Westmead Hospital will mark International Midwives Day 2017 (May 5) by celebrating a group of midwives who have collectively worked more than 500 years at the facility.
The midwives have assisted thousands of mums bring bubs into the world.
Westmead Hospital’s midwifery nurse operations manager Julie Swain said midwives like Jenny Johansen had provided more than 30 years’ service.
“They are knowledgeable, empathetic and a little bit bossy at times, but all have hearts of gold,” she said.
“You could fill consecutive editions of midwifery textbooks with what these midwives know.”
Many things have changed since the first babies were born at Westmead in the late 1970’s: midwives no longer wear the classic white veil or little white cap and pregnant women no longer have their urine boiled to assess for pre-eclampsia.

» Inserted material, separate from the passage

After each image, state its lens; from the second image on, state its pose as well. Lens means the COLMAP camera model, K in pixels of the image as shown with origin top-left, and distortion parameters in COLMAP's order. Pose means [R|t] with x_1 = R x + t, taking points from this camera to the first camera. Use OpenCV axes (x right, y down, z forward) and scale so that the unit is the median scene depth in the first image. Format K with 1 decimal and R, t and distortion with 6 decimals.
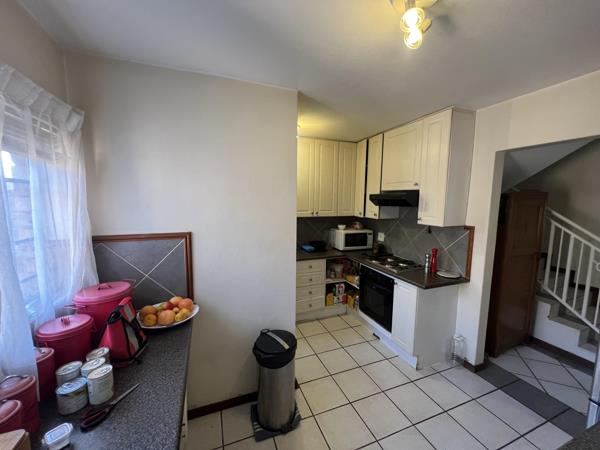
lens RADIAL K [[242.4, 0, 299.6], [0, 242.4, 227.1], [0, 0, 1]] dist [0.002860, 0.000366]
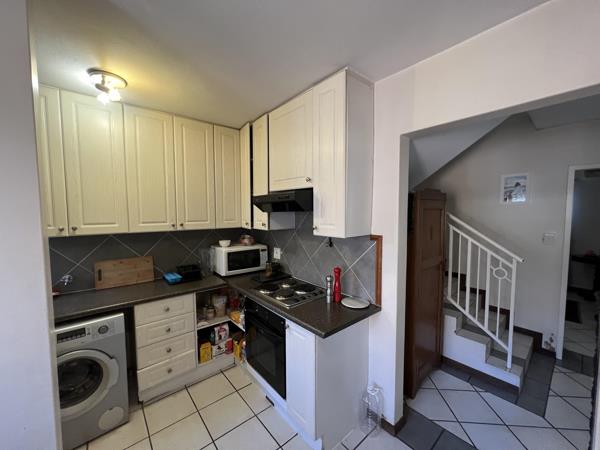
lens RADIAL K [[242.4, 0, 299.4], [0, 242.4, 226.5], [0, 0, 1]] dist [0.002860, 0.000366]
pose [[0.946207, -0.033786, 0.321793, 0.203796], [0.050144, 0.997830, -0.042678, -0.009775], [-0.319652, 0.056518, 0.945848, 0.316932]]
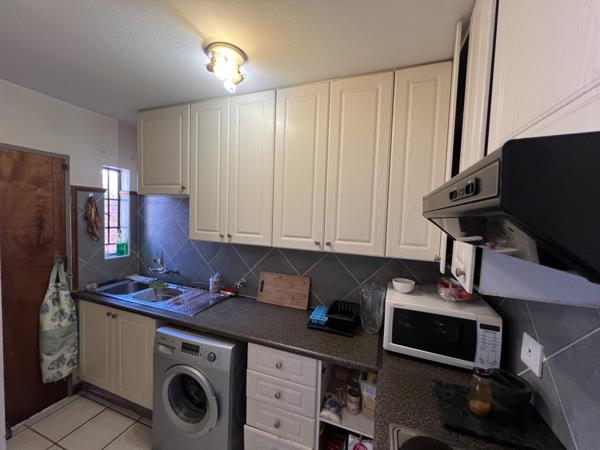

Shaves and enemas before birth have been abandoned and technology, along with continuity models of care, have advanced the profession.
Many things though, have remained a constant through the years.
Virginia Walker said midwives had to listen to the pregnant mother and be guided by what she wants.
Colleen Potter, a midwife with more than 25 years’ experience, said basic nursing skills remained integral.
Midwife Catherine Boon said it was important to “not take yourself too seriously, use humour and be more light-hearted.”
For midwife Vicki Wilde-Shooter: “a midwife has to be there in the moment if they want to make a difference.”
Westmead Hospital congratulates and commends all its midwives for their dedication and commitment.